# Simplify the expression by algebraic manipulation

#### Margarie

Joined Jan 19, 2018
4

(WX + Z’)(Y’ + Z) + W’(X+Y’)

I used the association property on the first operand and it leads me nowhere further from this initial expression.

This is what I did:

(WX + Z’)(Y’ + Z) + W’(X+Y’)
WXY' + WXZ + Z'Y' + Z'Z + W'(X+Y')
WXY' + WXZ + Z'Y' + W'(X+Y')

and now I can't seem to figure out what to do next. Any help is much aprecciated!

#### LesJones

Joined Jan 8, 2017
4,013
I can see one more thing that you can expand.

Les.

#### MrChips

Joined Oct 2, 2009
29,212
Have you learned Karnaugh mapping as yet?

#### Margarie

Joined Jan 19, 2018
4
Have you learned Karnaugh mapping as yet?
Yes I have. By using it I got the expression:

XW' + W'Y' +Y'Z' + XWZ + XWY'

#### WBahn

Joined Mar 31, 2012
29,154
Yes I have. By using it I got the expression:

XW' + W'Y' +Y'Z' + XWZ + XWY'
Isn't that the same as in your first post once you distribute out the last term?

One subtle point on these kinds of question is what constitutes a "minimized" expression?

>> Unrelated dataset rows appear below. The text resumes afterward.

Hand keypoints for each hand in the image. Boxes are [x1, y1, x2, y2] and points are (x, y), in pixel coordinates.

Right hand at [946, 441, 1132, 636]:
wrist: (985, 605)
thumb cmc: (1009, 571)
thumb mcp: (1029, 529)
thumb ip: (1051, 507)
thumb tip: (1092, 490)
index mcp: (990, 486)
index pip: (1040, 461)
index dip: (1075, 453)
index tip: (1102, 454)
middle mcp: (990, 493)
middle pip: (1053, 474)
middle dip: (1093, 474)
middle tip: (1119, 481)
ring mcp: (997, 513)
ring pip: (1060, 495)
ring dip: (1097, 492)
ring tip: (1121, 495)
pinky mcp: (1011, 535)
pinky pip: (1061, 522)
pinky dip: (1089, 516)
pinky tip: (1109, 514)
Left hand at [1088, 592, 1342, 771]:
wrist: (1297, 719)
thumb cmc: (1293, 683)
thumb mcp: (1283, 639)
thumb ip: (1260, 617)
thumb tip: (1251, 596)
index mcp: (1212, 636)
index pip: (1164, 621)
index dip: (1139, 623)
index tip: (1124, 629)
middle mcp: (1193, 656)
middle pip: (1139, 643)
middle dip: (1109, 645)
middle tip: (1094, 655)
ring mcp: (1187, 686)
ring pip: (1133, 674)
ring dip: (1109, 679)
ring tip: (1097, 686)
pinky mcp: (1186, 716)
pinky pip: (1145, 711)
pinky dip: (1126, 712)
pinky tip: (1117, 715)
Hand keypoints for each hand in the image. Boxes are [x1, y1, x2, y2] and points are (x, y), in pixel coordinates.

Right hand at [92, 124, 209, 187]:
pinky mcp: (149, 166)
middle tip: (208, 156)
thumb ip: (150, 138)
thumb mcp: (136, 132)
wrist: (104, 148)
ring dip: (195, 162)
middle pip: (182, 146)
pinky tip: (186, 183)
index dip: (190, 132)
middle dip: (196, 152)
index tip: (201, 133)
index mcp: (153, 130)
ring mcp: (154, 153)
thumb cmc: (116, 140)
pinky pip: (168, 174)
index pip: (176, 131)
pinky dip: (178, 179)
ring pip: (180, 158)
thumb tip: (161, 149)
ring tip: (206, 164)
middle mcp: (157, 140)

Is A(B+C) more "minimal" than AB+AC?

#### Margarie

Joined Jan 19, 2018
4
I think I have just simplified it.
I used the theorems:
1) A+A'.B = A+B
2) A.B+A'.C+BC = A.B+A'.C

And so these were the steps, if it may help someone:

XW' + W'Y' +Y'Z' + XWZ + XWY'
X(W'+WZ)+Y'(W'+WX)+Y'Z' , using 1) with X(W'+WZ) assuming (A=W', A'=W, B=Z) and with Y'(W'+X) assuming (A=W', A'=W, B=X):
X(W'+Z)+Y'(W'+X)+Y'Z'
XW'+XZ+Y'W'+Y'X+Y'Z' , and using 2) with A=Z, A'=Z', B=X, C=Y':
XW'+Y'W'+XZ+Y'Z'

This was the simplest I got. Thank you guys and I hope it's correct, even tho I checked on logisim and it was equivalent.